所供文段
+++++

此外,《周礼正义》中还出现了“通言之”的义例。实际上,我们不难发现,“通言之”即为“散文则通”。例如《地官·大司徒》“设其社稷之壝而树之田主”,郑注:“壝,壇与堳埒也”,孙疏:
凡委土而平筑之谓之墠,于墠之上积土而高若堂谓之壇,外为庳垣谓之堳埒。通言之,墠壇皆得称壝,故《鬯人》“社壝用大罍”,注云“壝谓委土为墠壇”是也。[6]695
“墠”“壇”“壝”三者有别,但散文则“墠”“壇”均可称“壝”。又如,《天官·叙官·内小臣》孙疏:
内小臣者,对夏官大仆属官小臣为外也。王官备,故有大仆,又有小臣;内官略,故止有内小臣,其侍后与大仆侍王略同,不复立内大仆也。通言之,内小臣亦称仆,故《书·立政》云“左右携仆”,伪孔传云:“左右携持器物之仆”。孔疏谓寺人内小臣等,是也。[1]43
小臣、内小臣有别,但散文言之,则内小臣也称为仆。
二、孙诒让训诂义例的特点及意义
训诂是了解和深入研究经典经文的重要凭借,同时也是了解经典作注者的注释思路及其思想的重要依据,尤其对于《周礼》《仪礼》典籍来说更是如此。因而,《周礼正义》应当集中反映出了孙诒让对《周礼》经文及郑玄注的训诂的认识和理解,也反映出了他的治经思路。其总结起来主要有如下特点:
一是孙氏认为《周礼》为周公所作,包含着治国安邦之深层理念,真是微言大义,“私念今之大患,在于政教未修,而上下之情暌阏不能相通”(《周礼正义序》),对经文的阐释或对经文某个单字的阐发也极为重要。虽然对单字的阐释并不像《春秋》那样可以用来决断狱案,但却能深入理解周公制礼之意。

+++++

工作指令
请逐字照录这段论述《周礼正义》训诂义例的文字，自“此外,《周礼正义》中还出现了”起，至“但却能深入理解周公制礼之意。”止，且包括“但却能深入理解周公制礼之意。”在内。 这些条目是另行提供的独立材料。

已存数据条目
+++++

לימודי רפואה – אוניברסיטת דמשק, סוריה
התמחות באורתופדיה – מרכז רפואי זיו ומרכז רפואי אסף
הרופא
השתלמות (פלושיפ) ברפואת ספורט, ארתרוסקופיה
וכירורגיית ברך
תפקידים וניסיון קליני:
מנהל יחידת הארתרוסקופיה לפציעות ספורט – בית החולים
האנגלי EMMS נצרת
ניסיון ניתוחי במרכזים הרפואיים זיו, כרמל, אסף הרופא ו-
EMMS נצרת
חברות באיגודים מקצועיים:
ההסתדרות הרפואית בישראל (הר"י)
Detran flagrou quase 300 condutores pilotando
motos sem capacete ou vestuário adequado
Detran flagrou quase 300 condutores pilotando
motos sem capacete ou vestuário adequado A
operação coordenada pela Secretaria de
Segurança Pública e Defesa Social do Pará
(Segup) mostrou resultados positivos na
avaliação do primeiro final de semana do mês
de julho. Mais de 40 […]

+++++

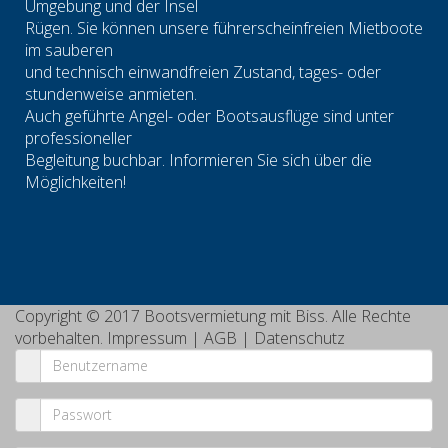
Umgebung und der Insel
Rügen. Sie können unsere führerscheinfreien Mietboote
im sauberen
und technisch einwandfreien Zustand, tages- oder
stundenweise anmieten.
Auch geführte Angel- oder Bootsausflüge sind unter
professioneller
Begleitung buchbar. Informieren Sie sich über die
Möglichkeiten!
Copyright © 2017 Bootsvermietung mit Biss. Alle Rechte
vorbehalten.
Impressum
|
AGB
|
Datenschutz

+++++

输出如下
此外,《周礼正义》中还出现了“通言之”的义例。实际上,我们不难发现,“通言之”即为“散文则通”。例如《地官·大司徒》“设其社稷之壝而树之田主”,郑注:“壝,壇与堳埒也”,孙疏:
凡委土而平筑之谓之墠,于墠之上积土而高若堂谓之壇,外为庳垣谓之堳埒。通言之,墠壇皆得称壝,故《鬯人》“社壝用大罍”,注云“壝谓委土为墠壇”是也。[6]695
“墠”“壇”“壝”三者有别,但散文则“墠”“壇”均可称“壝”。又如,《天官·叙官·内小臣》孙疏:
内小臣者,对夏官大仆属官小臣为外也。王官备,故有大仆,又有小臣;内官略,故止有内小臣,其侍后与大仆侍王略同,不复立内大仆也。通言之,内小臣亦称仆,故《书·立政》云“左右携仆”,伪孔传云:“左右携持器物之仆”。孔疏谓寺人内小臣等,是也。[1]43
小臣、内小臣有别,但散文言之,则内小臣也称为仆。
二、孙诒让训诂义例的特点及意义
训诂是了解和深入研究经典经文的重要凭借,同时也是了解经典作注者的注释思路及其思想的重要依据,尤其对于《周礼》《仪礼》典籍来说更是如此。因而,《周礼正义》应当集中反映出了孙诒让对《周礼》经文及郑玄注的训诂的认识和理解,也反映出了他的治经思路。其总结起来主要有如下特点:
一是孙氏认为《周礼》为周公所作,包含着治国安邦之深层理念,真是微言大义,“私念今之大患,在于政教未修,而上下之情暌阏不能相通”(《周礼正义序》),对经文的阐释或对经文某个单字的阐发也极为重要。虽然对单字的阐释并不像《春秋》那样可以用来决断狱案,但却能深入理解周公制礼之意。